Provided records -
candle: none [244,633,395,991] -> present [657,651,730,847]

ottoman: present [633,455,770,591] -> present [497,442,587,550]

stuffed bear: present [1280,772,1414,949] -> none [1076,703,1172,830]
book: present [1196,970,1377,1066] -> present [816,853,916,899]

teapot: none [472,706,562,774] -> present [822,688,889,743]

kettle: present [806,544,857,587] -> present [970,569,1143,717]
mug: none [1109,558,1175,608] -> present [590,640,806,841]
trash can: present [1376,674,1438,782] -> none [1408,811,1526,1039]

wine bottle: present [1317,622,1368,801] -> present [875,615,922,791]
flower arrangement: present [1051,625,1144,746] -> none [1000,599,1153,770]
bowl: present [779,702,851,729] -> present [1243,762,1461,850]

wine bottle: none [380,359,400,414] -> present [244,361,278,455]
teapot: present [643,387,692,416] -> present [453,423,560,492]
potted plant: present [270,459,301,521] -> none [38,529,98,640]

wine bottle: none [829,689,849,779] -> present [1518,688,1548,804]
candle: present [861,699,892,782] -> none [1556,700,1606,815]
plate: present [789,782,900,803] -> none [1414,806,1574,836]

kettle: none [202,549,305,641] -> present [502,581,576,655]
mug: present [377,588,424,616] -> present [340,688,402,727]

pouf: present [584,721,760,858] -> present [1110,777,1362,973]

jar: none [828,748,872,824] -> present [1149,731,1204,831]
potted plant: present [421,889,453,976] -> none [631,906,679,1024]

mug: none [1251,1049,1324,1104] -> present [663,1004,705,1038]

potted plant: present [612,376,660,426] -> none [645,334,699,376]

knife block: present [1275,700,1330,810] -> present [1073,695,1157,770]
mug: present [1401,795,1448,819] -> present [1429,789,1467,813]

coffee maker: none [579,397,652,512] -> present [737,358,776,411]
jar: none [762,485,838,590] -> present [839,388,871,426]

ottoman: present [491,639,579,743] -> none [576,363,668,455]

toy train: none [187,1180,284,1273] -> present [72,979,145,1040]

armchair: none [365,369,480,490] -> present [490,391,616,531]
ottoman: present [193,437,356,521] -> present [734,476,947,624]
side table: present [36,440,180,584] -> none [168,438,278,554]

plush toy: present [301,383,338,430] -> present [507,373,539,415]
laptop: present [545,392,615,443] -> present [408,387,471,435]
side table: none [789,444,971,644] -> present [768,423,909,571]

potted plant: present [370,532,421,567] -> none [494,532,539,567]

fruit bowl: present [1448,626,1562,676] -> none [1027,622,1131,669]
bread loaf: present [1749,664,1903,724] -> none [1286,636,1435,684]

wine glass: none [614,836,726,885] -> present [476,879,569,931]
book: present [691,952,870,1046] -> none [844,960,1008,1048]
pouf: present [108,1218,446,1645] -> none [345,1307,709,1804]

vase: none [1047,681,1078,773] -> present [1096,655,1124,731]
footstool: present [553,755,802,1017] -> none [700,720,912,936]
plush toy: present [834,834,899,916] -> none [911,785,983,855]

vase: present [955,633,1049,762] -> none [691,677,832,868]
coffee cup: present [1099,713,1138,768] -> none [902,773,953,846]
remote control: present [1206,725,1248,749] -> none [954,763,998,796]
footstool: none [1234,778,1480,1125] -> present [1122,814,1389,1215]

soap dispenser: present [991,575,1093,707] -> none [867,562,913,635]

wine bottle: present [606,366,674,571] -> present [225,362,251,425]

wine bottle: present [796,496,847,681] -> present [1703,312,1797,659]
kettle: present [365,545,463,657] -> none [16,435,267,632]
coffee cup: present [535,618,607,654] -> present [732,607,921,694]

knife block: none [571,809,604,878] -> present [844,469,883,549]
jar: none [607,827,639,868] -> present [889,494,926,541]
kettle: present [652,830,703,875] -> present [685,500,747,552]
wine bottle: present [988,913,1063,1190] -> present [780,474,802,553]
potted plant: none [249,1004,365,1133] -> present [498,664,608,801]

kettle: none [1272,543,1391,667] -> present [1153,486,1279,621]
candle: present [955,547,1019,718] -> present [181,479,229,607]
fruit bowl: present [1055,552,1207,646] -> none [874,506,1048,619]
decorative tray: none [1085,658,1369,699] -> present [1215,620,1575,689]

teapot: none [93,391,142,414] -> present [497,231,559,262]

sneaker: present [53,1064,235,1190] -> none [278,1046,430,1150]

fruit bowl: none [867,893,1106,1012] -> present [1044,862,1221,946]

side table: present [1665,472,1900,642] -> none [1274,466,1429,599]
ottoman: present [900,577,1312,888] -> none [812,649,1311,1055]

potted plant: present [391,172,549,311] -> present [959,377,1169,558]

Directions for this task - Repeat the whole listing, keeping every word exact.

Solution below -
candle: none [244,633,395,991] -> present [657,651,730,847]

ottoman: present [633,455,770,591] -> present [497,442,587,550]

stuffed bear: present [1280,772,1414,949] -> none [1076,703,1172,830]
book: present [1196,970,1377,1066] -> present [816,853,916,899]

teapot: none [472,706,562,774] -> present [822,688,889,743]

kettle: present [806,544,857,587] -> present [970,569,1143,717]
mug: none [1109,558,1175,608] -> present [590,640,806,841]
trash can: present [1376,674,1438,782] -> none [1408,811,1526,1039]

wine bottle: present [1317,622,1368,801] -> present [875,615,922,791]
flower arrangement: present [1051,625,1144,746] -> none [1000,599,1153,770]
bowl: present [779,702,851,729] -> present [1243,762,1461,850]

wine bottle: none [380,359,400,414] -> present [244,361,278,455]
teapot: present [643,387,692,416] -> present [453,423,560,492]
potted plant: present [270,459,301,521] -> none [38,529,98,640]

wine bottle: none [829,689,849,779] -> present [1518,688,1548,804]
candle: present [861,699,892,782] -> none [1556,700,1606,815]
plate: present [789,782,900,803] -> none [1414,806,1574,836]

kettle: none [202,549,305,641] -> present [502,581,576,655]
mug: present [377,588,424,616] -> present [340,688,402,727]

pouf: present [584,721,760,858] -> present [1110,777,1362,973]

jar: none [828,748,872,824] -> present [1149,731,1204,831]
potted plant: present [421,889,453,976] -> none [631,906,679,1024]

mug: none [1251,1049,1324,1104] -> present [663,1004,705,1038]

potted plant: present [612,376,660,426] -> none [645,334,699,376]

knife block: present [1275,700,1330,810] -> present [1073,695,1157,770]
mug: present [1401,795,1448,819] -> present [1429,789,1467,813]

coffee maker: none [579,397,652,512] -> present [737,358,776,411]
jar: none [762,485,838,590] -> present [839,388,871,426]

ottoman: present [491,639,579,743] -> none [576,363,668,455]

toy train: none [187,1180,284,1273] -> present [72,979,145,1040]

armchair: none [365,369,480,490] -> present [490,391,616,531]
ottoman: present [193,437,356,521] -> present [734,476,947,624]
side table: present [36,440,180,584] -> none [168,438,278,554]

plush toy: present [301,383,338,430] -> present [507,373,539,415]
laptop: present [545,392,615,443] -> present [408,387,471,435]
side table: none [789,444,971,644] -> present [768,423,909,571]

potted plant: present [370,532,421,567] -> none [494,532,539,567]

fruit bowl: present [1448,626,1562,676] -> none [1027,622,1131,669]
bread loaf: present [1749,664,1903,724] -> none [1286,636,1435,684]

wine glass: none [614,836,726,885] -> present [476,879,569,931]
book: present [691,952,870,1046] -> none [844,960,1008,1048]
pouf: present [108,1218,446,1645] -> none [345,1307,709,1804]

vase: none [1047,681,1078,773] -> present [1096,655,1124,731]
footstool: present [553,755,802,1017] -> none [700,720,912,936]
plush toy: present [834,834,899,916] -> none [911,785,983,855]

vase: present [955,633,1049,762] -> none [691,677,832,868]
coffee cup: present [1099,713,1138,768] -> none [902,773,953,846]
remote control: present [1206,725,1248,749] -> none [954,763,998,796]
footstool: none [1234,778,1480,1125] -> present [1122,814,1389,1215]

soap dispenser: present [991,575,1093,707] -> none [867,562,913,635]

wine bottle: present [606,366,674,571] -> present [225,362,251,425]

wine bottle: present [796,496,847,681] -> present [1703,312,1797,659]
kettle: present [365,545,463,657] -> none [16,435,267,632]
coffee cup: present [535,618,607,654] -> present [732,607,921,694]

knife block: none [571,809,604,878] -> present [844,469,883,549]
jar: none [607,827,639,868] -> present [889,494,926,541]
kettle: present [652,830,703,875] -> present [685,500,747,552]
wine bottle: present [988,913,1063,1190] -> present [780,474,802,553]
potted plant: none [249,1004,365,1133] -> present [498,664,608,801]

kettle: none [1272,543,1391,667] -> present [1153,486,1279,621]
candle: present [955,547,1019,718] -> present [181,479,229,607]
fruit bowl: present [1055,552,1207,646] -> none [874,506,1048,619]
decorative tray: none [1085,658,1369,699] -> present [1215,620,1575,689]

teapot: none [93,391,142,414] -> present [497,231,559,262]

sneaker: present [53,1064,235,1190] -> none [278,1046,430,1150]

fruit bowl: none [867,893,1106,1012] -> present [1044,862,1221,946]

side table: present [1665,472,1900,642] -> none [1274,466,1429,599]
ottoman: present [900,577,1312,888] -> none [812,649,1311,1055]

potted plant: present [391,172,549,311] -> present [959,377,1169,558]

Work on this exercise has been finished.